Receiving chief's commendations were: Capt. Adam Smith and firefighters Shawn Firestone, Marc Ott and Shawn Caruso.

Fire victim saved: Oct. 29 was one of the busiest days in the history of the York City Fire Department, according to Michaels.

Crews were called to three working fires in 45 minutes, one of which went to three alarms, he said.

Three firefighters were already battling a blaze in the 200 block of South Duke Street when they were called to go to the 400 block of South George Street.

There, they found a multi-unit apartment building with someone trapped inside.

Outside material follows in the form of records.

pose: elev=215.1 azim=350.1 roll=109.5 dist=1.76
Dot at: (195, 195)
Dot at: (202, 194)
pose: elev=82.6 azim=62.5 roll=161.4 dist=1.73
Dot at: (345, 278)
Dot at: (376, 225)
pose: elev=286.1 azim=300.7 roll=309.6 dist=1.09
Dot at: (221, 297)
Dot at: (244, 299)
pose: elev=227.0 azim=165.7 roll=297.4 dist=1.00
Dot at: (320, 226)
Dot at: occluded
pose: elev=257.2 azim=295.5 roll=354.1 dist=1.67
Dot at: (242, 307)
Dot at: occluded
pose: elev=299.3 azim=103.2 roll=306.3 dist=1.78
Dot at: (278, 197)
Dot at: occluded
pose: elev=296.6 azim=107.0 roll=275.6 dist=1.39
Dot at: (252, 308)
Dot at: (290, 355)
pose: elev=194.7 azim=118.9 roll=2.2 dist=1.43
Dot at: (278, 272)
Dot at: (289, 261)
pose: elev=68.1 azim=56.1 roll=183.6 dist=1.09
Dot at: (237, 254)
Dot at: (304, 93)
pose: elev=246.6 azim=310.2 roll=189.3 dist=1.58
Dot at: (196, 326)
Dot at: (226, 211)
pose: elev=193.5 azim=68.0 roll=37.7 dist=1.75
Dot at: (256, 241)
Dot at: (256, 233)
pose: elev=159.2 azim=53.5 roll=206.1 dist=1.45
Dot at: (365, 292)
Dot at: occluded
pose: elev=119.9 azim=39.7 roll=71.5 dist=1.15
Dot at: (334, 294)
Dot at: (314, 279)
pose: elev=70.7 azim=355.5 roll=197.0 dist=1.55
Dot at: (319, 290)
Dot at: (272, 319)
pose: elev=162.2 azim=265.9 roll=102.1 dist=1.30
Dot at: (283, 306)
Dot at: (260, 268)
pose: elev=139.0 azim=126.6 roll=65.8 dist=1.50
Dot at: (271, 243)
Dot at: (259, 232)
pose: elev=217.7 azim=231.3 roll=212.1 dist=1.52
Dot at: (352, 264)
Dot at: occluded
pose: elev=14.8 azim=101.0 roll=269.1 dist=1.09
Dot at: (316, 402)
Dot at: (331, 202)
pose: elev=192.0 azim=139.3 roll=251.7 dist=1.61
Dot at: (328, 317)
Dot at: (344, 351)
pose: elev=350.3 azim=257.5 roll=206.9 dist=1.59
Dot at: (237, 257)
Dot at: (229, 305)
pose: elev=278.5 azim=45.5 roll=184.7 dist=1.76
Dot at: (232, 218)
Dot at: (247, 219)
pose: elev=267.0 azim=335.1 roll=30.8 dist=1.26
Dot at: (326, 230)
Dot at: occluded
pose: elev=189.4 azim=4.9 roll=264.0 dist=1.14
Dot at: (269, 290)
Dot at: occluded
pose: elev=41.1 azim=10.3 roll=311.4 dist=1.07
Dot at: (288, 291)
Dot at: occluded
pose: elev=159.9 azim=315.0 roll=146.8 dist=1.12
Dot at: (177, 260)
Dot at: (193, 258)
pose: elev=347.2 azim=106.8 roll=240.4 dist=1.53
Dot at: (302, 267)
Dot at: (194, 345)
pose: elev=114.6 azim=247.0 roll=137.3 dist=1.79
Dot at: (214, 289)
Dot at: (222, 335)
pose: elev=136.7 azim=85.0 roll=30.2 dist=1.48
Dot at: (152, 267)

Despite heavy smoke, they found a victim on the third floor and were able to get the person safely outside using a fire escape, Michaels said.

Honored were firefighters Anthony Caruso, Malachi Cochran and Bryan Smallwood.

State Rep. Carol Hill-Evans, D-York City, was one of several officials in attendance and presented Holtzapple, Sheasley and Butts with congratulatory certificates.

Also recognized at the ceremony were the Kiltie Band of York, because "firefighters love bagpipes," Michaels said; the Rev. Kevin Shively of St. Matthew Evangelical Lutheran Church, who serves as the fire department's chaplain; and Dr. Matthew Howie, medical director for the City of York and executive director of the York Regional Opiate Collaborative.